Le neveu d’Ezra se tourna vers moi, et quelque chose d’horrible s’installa dans son regard.

« Quoi qu’il y ait là-dedans, je le découvrirai. Ne vous installez pas en position de faiblesse ! »

J’ai serré la valise plus fort et je suis passée devant lui sans dire un mot.

Dans la voiture, je l’ai posé sur le siège passager et suis resté assis là un long moment, les deux mains posées sur le volant. J’avais mal à la poitrine d’une façon inexplicable.

J’ai démarré le moteur. Quel que soit l’héritage qu’Ezra m’avait laissé, je lui devais de découvrir de quoi il s’agissait.

Je l’ai ramené chez moi, confuse et accablée de chagrin.

J’ai posé la valise sur la table de la cuisine et je l’ai fixée du regard pendant une bonne minute.
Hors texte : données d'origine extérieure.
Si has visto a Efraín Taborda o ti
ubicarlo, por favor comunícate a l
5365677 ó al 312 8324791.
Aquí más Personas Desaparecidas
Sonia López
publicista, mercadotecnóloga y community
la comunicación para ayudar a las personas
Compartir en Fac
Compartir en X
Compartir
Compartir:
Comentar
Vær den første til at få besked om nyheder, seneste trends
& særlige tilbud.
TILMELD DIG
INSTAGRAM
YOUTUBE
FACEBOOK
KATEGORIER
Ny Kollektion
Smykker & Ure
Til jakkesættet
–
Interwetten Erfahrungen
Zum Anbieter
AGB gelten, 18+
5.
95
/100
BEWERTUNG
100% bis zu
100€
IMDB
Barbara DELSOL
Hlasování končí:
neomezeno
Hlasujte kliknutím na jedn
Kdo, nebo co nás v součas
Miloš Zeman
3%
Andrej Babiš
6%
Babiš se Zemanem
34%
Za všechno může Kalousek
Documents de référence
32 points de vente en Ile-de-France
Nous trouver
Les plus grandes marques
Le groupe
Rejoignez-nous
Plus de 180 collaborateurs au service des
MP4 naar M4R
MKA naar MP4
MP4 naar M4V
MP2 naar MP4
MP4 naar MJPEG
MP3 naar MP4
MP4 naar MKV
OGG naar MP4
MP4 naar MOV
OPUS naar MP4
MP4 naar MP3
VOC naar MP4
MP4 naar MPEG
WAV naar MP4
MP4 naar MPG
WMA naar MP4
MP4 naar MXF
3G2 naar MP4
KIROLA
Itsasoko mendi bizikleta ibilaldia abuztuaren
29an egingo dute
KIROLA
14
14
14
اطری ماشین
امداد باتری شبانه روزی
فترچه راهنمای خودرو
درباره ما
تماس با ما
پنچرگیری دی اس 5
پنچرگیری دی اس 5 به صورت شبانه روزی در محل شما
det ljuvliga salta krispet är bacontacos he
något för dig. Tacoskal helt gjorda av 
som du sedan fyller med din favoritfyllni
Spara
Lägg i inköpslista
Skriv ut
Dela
Claire, qui n’avait pas pu assister aux funérailles à cause de son travail, se tenait sur le seuil, les bras croisés, et me regardait en silence.

«Ouvre-le», dit-elle.

Les loquets s’ouvrirent d’un clic.

À l’intérieur, il n’y avait ni argent liquide ni or, seulement une épaisse pile d’enveloppes, deux albums photos et un carnet en cuir usé.

J’ai pris la première lettre. Elle était écrite de la main d’Ezra et datée de douze ans plus tôt, du dimanche où nous avions pris un café ensemble pour la première fois.

Il y en avait une pour chaque dimanche suivant. Des centaines. Mais il n’en avait jamais envoyé une seule.

J’ai ensuite ouvert le journal, et mes mains ont commencé à trembler.

Ezra a écrit au sujet d’un fils qu’il avait perdu des décennies auparavant, un garçon nommé Daniel. Un jour, alors que la conversation abordait le sujet des enfants à table, mon voisin s’était tu puis avait fini par dire : « Margaret et moi avons eu un garçon, il y a longtemps. Je n’en parle pas souvent. »

Je ne l’avais pas poussé.

Dans son journal, il écrivait qu’à un moment donné, il avait commencé, discrètement, à me considérer comme il considérait Daniel autrefois. Au fond se trouvait une enveloppe scellée à mon nom et une attestation notariée de l’avocat.

Ezra avait donné des instructions des années auparavant pour que la valise me soit remise. Il en avait lui-même mis à jour le contenu et l’avait apportée à M. Whitman le mois dernier ! Il y avait aussi un modeste compte d’épargne ouvert des années plus tôt. Il était distinct de la succession et ne pouvait être touché.

Claire s’est assise à côté de moi et a lu en même temps que moi, les yeux remplis de larmes.

« L’amour que vous partagiez était vraiment magnifique. Parfois, ça me touchait, je ne vais pas le cacher, mais je suis content que vous vous soyez trouvés. »

Nous nous sommes enlacés, tous les deux en pleurs.